# Melanochromis Auratus



## pat3612 (Apr 30, 2008)

Hi hope somebody can help.Hubby would like to buy some Melanochromis Auratus I know they are very aggressive to their own kind but ok with bigger fish does anyone have any experince with them should they go in a tank of their own or can they go in with my other cichlids .Thanks Pat oh my tank is 100 gals


----------



## Joea (May 25, 2004)

They're not necessarily ok with bigger fish. _M. auratus_ don't often back down to _any _fish, despite their size.

_M. auratus_ are best in very large harems of a single male and 5 or more females. It's best not to keep them with other Melanochromis species. This isn't a species I would recommend for a beginner.

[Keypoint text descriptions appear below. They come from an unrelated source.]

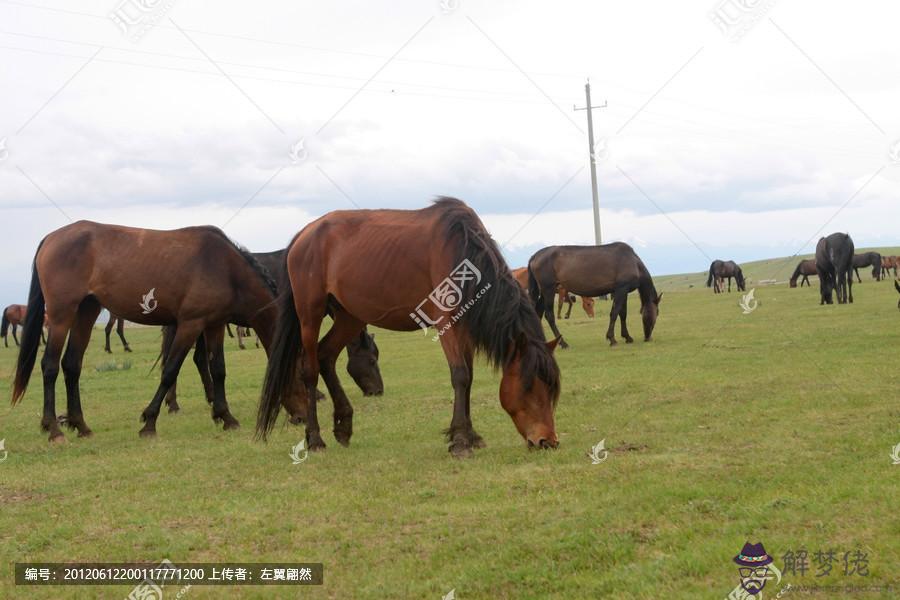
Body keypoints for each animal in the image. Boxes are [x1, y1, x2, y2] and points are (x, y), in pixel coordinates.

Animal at [11, 220, 306, 440]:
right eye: (299, 377)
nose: (303, 417)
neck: (225, 267)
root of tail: (51, 237)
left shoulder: (214, 325)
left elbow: (218, 370)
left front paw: (225, 416)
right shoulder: (190, 324)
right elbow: (170, 370)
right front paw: (149, 421)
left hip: (86, 310)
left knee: (72, 365)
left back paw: (80, 425)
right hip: (61, 315)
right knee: (49, 366)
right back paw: (54, 429)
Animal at [256, 199, 560, 458]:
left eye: (551, 388)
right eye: (529, 387)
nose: (547, 441)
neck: (461, 250)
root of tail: (304, 234)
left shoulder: (464, 326)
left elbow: (470, 377)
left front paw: (470, 436)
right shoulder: (447, 322)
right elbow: (460, 376)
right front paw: (460, 441)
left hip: (349, 317)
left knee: (326, 356)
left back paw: (343, 425)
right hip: (310, 312)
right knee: (310, 369)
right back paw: (315, 439)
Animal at [528, 243, 660, 346]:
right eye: (657, 313)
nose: (648, 337)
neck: (633, 262)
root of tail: (535, 256)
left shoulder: (623, 291)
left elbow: (623, 314)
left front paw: (627, 337)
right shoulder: (621, 289)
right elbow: (614, 313)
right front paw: (612, 338)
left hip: (545, 292)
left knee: (538, 312)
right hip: (548, 290)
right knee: (549, 315)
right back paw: (563, 343)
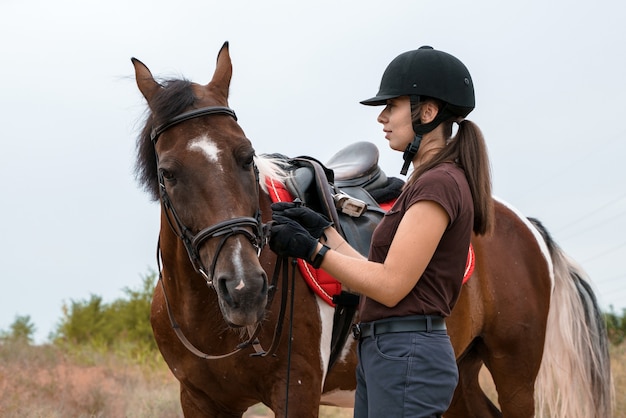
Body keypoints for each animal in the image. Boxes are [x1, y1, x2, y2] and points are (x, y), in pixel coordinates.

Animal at [132, 40, 608, 416]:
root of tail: (522, 223)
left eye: (246, 156)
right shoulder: (200, 400)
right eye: (168, 172)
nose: (245, 288)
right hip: (460, 373)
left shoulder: (296, 391)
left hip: (515, 373)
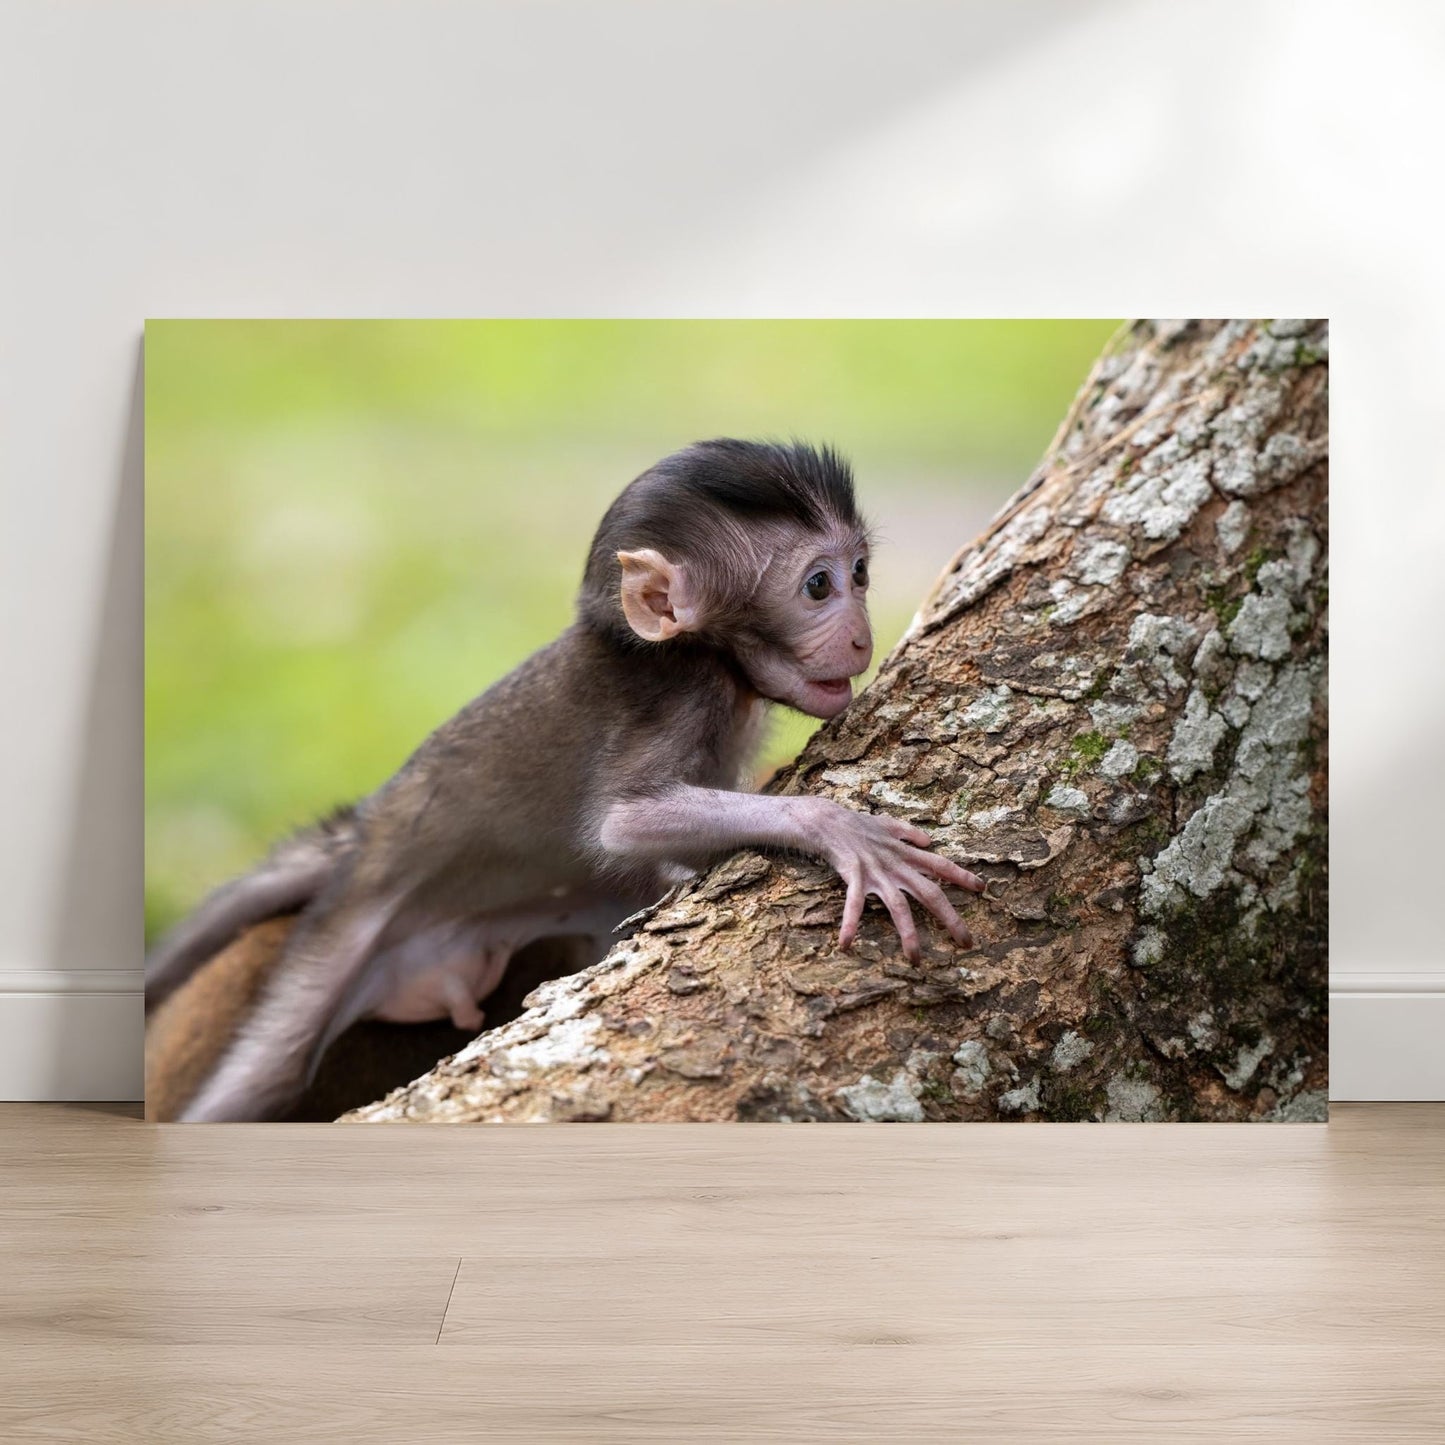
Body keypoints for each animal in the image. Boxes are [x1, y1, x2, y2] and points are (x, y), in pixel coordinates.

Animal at [147, 439, 985, 1121]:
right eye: (817, 586)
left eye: (860, 572)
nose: (861, 635)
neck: (697, 656)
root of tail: (367, 827)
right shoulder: (678, 696)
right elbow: (623, 823)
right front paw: (841, 831)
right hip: (341, 928)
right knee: (265, 1075)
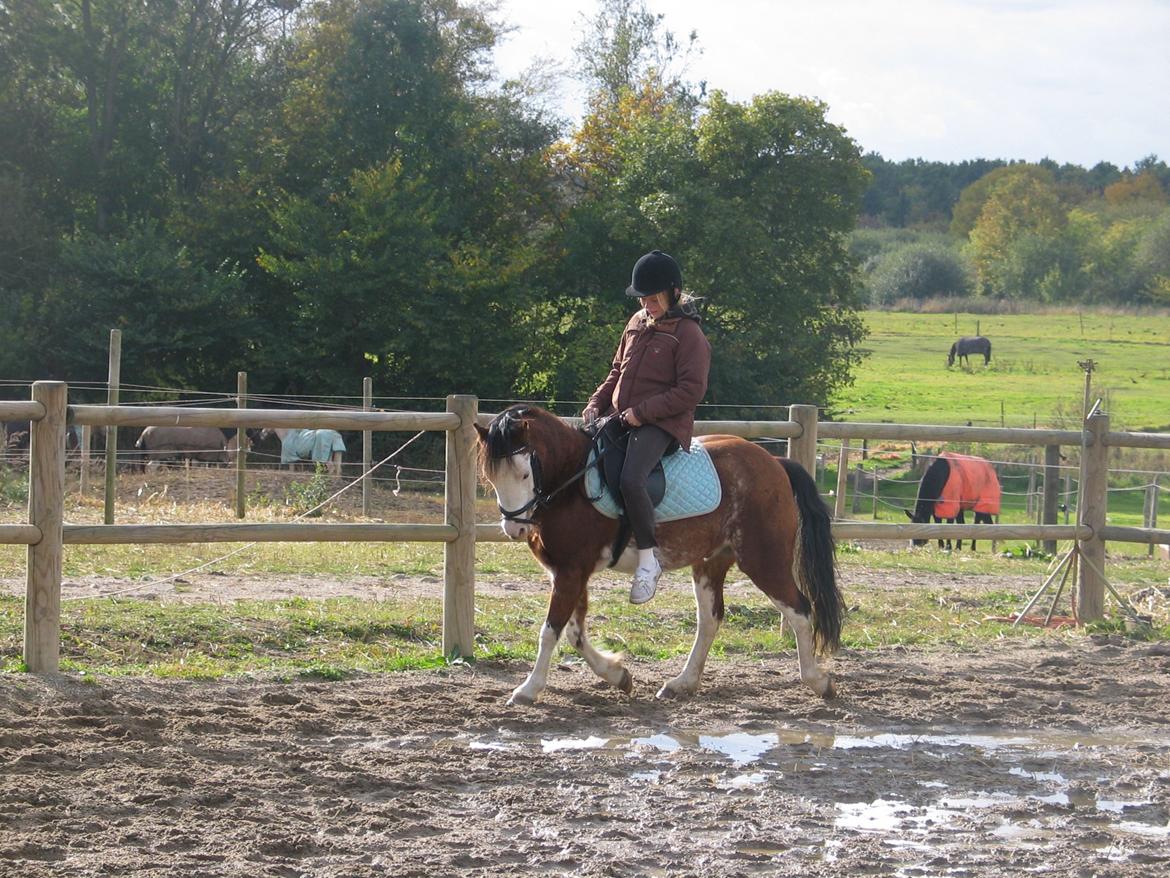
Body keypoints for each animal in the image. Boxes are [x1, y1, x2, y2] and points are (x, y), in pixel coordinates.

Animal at [476, 405, 844, 706]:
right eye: (492, 476)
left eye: (524, 473)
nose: (514, 528)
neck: (571, 484)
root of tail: (774, 463)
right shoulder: (572, 572)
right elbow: (574, 633)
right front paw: (618, 676)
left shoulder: (569, 572)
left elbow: (551, 631)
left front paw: (527, 690)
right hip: (711, 562)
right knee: (710, 619)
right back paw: (682, 684)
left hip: (763, 559)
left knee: (799, 610)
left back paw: (818, 681)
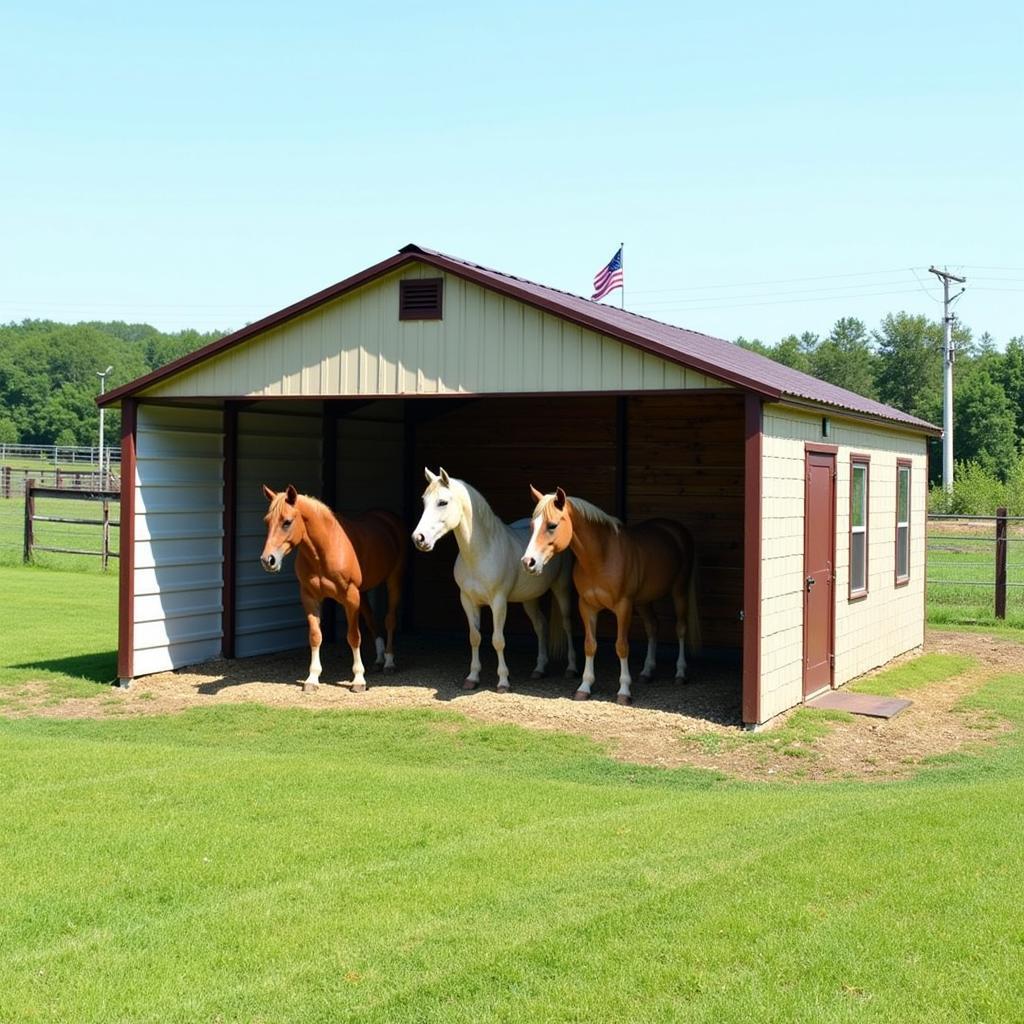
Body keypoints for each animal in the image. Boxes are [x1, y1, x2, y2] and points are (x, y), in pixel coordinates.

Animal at [258, 483, 405, 692]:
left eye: (287, 522)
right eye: (267, 521)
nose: (267, 560)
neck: (325, 550)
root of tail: (388, 518)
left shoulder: (350, 597)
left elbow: (354, 636)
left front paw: (358, 679)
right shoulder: (309, 597)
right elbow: (315, 636)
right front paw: (312, 678)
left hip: (393, 580)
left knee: (390, 620)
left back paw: (389, 662)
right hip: (363, 592)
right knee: (371, 620)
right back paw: (379, 659)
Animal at [413, 468, 577, 692]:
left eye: (443, 502)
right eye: (424, 501)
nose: (418, 538)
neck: (480, 553)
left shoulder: (498, 602)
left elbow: (498, 640)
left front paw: (503, 681)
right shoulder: (468, 601)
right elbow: (475, 637)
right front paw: (472, 678)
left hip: (561, 588)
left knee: (568, 625)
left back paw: (571, 668)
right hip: (529, 598)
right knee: (541, 626)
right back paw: (539, 669)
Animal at [524, 487, 700, 704]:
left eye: (552, 525)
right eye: (532, 526)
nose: (528, 562)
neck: (601, 557)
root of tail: (676, 530)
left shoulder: (623, 607)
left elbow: (622, 646)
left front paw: (624, 691)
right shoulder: (587, 606)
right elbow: (590, 645)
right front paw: (584, 687)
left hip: (679, 591)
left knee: (681, 629)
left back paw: (680, 673)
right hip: (643, 601)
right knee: (652, 627)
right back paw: (647, 672)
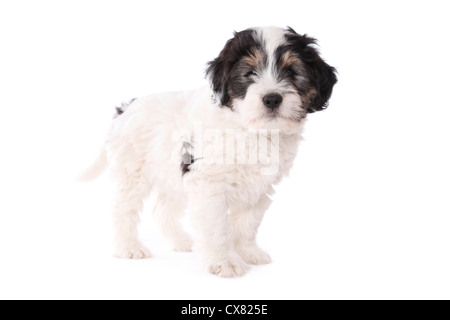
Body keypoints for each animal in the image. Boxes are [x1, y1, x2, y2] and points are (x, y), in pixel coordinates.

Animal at [79, 26, 336, 276]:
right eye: (250, 73)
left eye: (292, 72)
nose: (272, 99)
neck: (251, 130)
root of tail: (125, 109)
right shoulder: (208, 183)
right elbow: (217, 225)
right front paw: (224, 262)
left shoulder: (259, 188)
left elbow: (248, 222)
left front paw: (247, 252)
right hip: (132, 172)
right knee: (123, 209)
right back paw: (129, 247)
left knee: (162, 209)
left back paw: (182, 242)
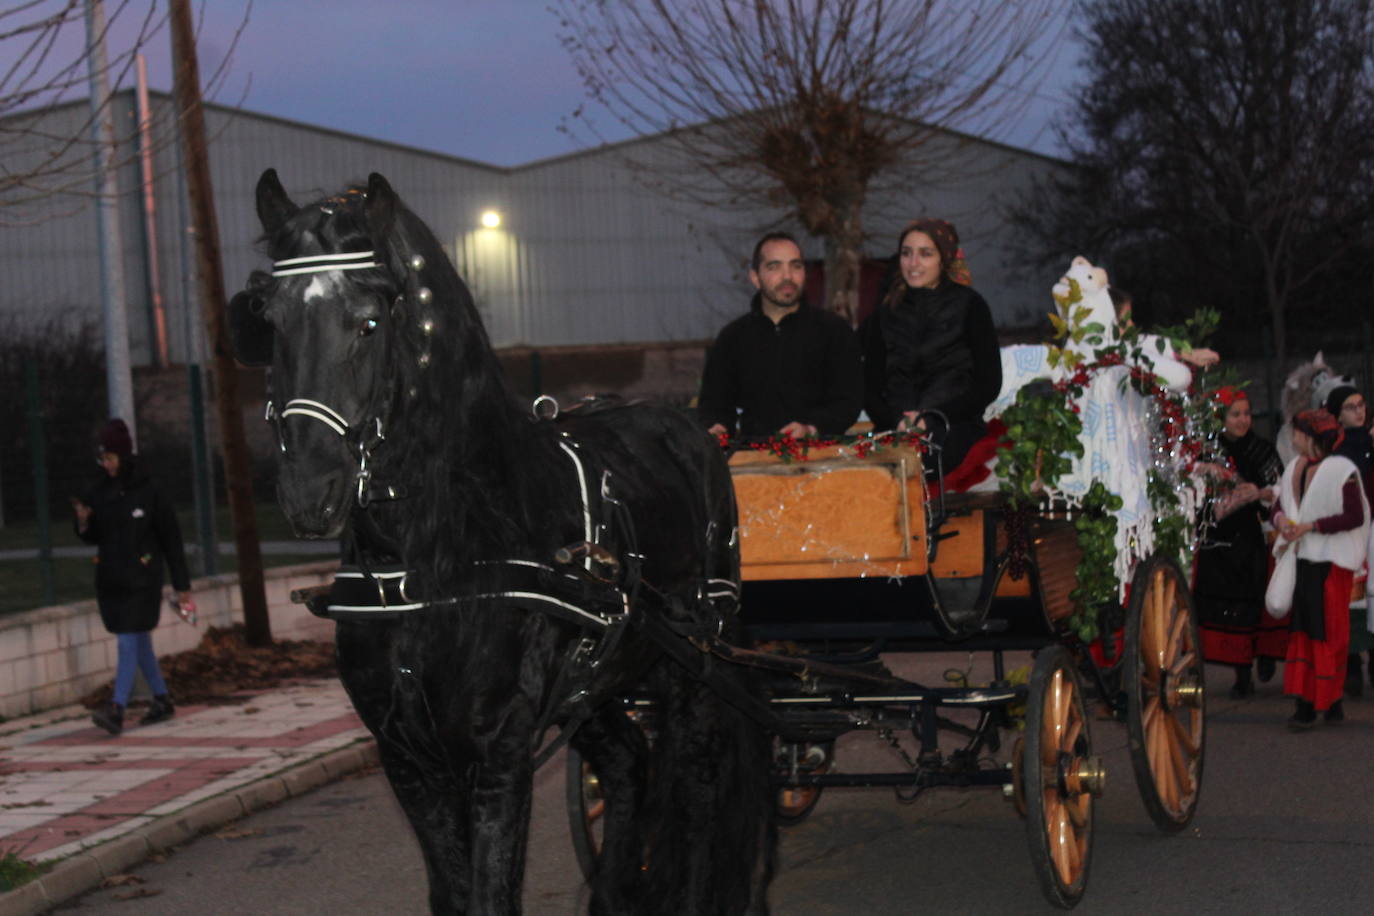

What are the dimensions of the 100 gallon and what other fish will be with them?


----------



## Codemann (May 19, 2008)

I have a 125 gallon tank with 17 med. sized africans.. I have one male Melanochromis Auratus that was the first fish I put into the tank, he is the dominate male but does alright with the other fish. So far so good, mostly a male tank...


----------



## pat3612 (Apr 30, 2008)

I think I will just leave them out for now maybe later hubby can get some in a tank just for them. Thanks for your advice Pat. Right now I only have electric yellows 5 and one electric blue ahli male and 2 plecos thats all thats in the 100 right now. Id like to add maybe 3 peacocks for color but not sure what kind. Thanks again.


----------



## cichlidaholic (Dec 7, 2005)

If you want to keep peacocks, I would definitely say no to the auratus.

Your husband and mine must have very similar taste in fish. I fought him and his auratus for 3 years before I got rid of them! :lol:

IMO, they just aren't worth the chaos they can cause in a tank. (But I still have to distract my hubby everytime we walk by them in a LFS!)

Kim


----------



## Dewdrop (Nov 20, 2007)

It must be a male thing. My hubby picked out 3 for our 55g. tank. We had them close to a year when 2 started turning male color and one was picking on the other bad so I took the one getting picked on back to the LFS. Shortly after that the one I thought was female started turning male colored too but so far so good with these two. I really don't know if I want to keep them (well one of them) and get more females or take them back too. Like I said, they are getting along fine right now.


----------